Objective: Render the lines of these items as a Markdown table with the columns Row and Line, numbering each line in order and skipping blank lines. Leave the pictures out.

Collected data

⟨

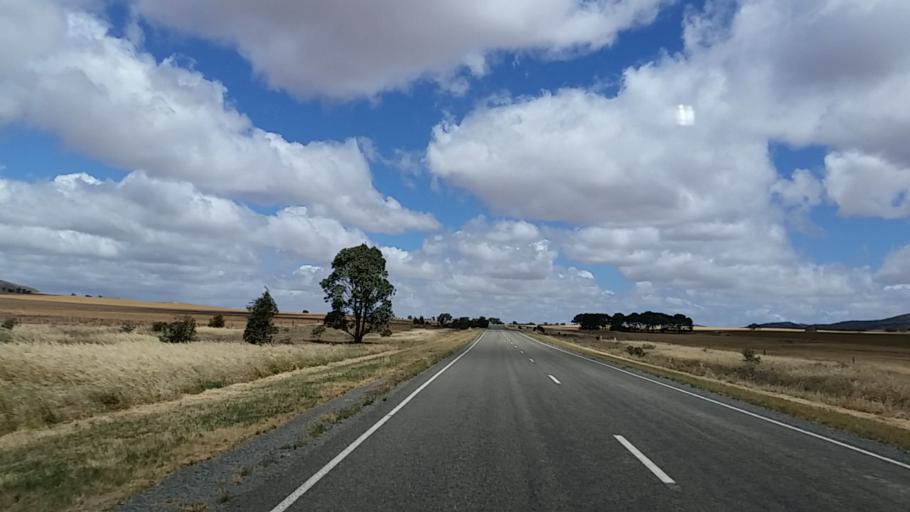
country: AU
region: South Australia
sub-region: Peterborough
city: Peterborough
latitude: -32.8620
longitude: 138.5415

⟩

Solution for this task:
| Row | Line |
|---|---|
| 1 | country: AU |
| 2 | region: South Australia |
| 3 | sub-region: Peterborough |
| 4 | city: Peterborough |
| 5 | latitude: -32.8620 |
| 6 | longitude: 138.5415 |